Part II discusses the limitations of the current system of state laws and suggests what might be gained from more comprehensive thinking about and legislating for adolescents. This part details the ways in which the lack of a legally enforceable right to consent to healthcare ignores the realities of family life, leads to a lack of family communication in some circumstances, and discourages the creation of optimal healthcare provider/patient relationships thus compromising the quality of care provided to adolescent patients. Though there are certainly benefits conferred on young people by the current system, the system's flaws outweigh its strengths.

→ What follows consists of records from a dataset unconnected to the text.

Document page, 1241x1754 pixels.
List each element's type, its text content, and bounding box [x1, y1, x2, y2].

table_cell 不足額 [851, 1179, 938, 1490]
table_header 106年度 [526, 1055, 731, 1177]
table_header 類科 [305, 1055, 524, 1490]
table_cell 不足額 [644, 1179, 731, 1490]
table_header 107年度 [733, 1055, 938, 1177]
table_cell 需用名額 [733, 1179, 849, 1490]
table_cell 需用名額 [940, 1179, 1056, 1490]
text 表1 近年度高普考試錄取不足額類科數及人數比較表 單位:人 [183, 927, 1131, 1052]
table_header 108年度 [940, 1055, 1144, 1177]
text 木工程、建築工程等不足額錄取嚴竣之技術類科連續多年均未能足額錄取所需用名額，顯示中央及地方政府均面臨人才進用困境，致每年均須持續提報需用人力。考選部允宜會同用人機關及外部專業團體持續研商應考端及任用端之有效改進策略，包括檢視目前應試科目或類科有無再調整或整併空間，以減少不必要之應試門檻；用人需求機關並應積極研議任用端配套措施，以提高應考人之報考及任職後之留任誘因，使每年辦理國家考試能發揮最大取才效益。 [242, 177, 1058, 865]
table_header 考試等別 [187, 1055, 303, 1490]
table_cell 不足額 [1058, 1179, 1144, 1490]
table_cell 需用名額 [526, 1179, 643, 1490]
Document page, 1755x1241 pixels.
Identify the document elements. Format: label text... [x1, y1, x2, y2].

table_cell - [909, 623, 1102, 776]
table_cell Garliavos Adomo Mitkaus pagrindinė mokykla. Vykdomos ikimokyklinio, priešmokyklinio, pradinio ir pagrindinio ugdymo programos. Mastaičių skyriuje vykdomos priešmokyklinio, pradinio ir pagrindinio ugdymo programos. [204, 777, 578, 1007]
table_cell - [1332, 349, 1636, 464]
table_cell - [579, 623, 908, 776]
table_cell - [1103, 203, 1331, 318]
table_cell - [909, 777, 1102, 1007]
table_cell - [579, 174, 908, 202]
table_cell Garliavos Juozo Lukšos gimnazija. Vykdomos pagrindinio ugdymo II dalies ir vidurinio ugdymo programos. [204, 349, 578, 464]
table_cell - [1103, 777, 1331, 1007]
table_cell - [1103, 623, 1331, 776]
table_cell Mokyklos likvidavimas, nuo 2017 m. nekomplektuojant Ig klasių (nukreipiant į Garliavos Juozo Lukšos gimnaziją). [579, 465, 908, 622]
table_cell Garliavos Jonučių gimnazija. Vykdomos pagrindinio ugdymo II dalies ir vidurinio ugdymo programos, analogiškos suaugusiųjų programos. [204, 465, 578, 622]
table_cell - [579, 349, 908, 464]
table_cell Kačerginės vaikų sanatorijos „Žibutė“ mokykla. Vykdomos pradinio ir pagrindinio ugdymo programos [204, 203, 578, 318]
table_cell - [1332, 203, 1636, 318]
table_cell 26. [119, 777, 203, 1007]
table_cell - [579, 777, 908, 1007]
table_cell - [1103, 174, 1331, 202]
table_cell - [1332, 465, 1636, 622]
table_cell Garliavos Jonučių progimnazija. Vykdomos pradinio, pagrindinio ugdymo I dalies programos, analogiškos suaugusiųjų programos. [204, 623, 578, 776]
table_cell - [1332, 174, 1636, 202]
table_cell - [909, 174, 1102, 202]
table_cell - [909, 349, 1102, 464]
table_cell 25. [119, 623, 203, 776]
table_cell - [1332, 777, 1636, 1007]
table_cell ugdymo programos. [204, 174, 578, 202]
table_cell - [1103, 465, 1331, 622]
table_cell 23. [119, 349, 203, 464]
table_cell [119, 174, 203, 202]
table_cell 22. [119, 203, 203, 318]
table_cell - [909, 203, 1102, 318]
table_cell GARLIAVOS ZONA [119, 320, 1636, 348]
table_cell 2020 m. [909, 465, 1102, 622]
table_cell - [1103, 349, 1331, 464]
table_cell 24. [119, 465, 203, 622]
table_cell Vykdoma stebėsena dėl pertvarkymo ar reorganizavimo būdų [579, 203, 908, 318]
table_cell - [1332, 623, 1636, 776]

Part III proposes a shift in the existing hodgepodge of laws providing limited healthcare decision-making power for adolescents. I articulate explicit and implicit goals of healthcare emancipation statutes and offer a proposal for better achieving both types of goals that rests upon a model of shared healthcare decision-making powers for parents and adolescents. I suggest that an appropriate response to the shifting parameters of adolescence and adulthood and the increasing scientific evidence of the fluidity of these categories is a reduction in the age of consent for healthcare decision-making to fourteen from the usual eighteen, thus allowing young people to share decision-making power with their parents or other adult caretakers in most circumstances. I envision a regime in which the baseline assumption is that parents and adolescent children between the ages of fourteen and seventeen share decision-making responsibility for most healthcare decisions. This regime is premised upon the idea that adolescents have the right to know about their own healthcare status and have the capacity to meaningfully participate in decisions about their own healthcare even in the face of parental conflicts.
Part IV provides justification for imposing the shared decision-making model and details why making this change through a rights bearing framework is appropriate as well as why such a change will accrue to the benefit of adolescents and their families.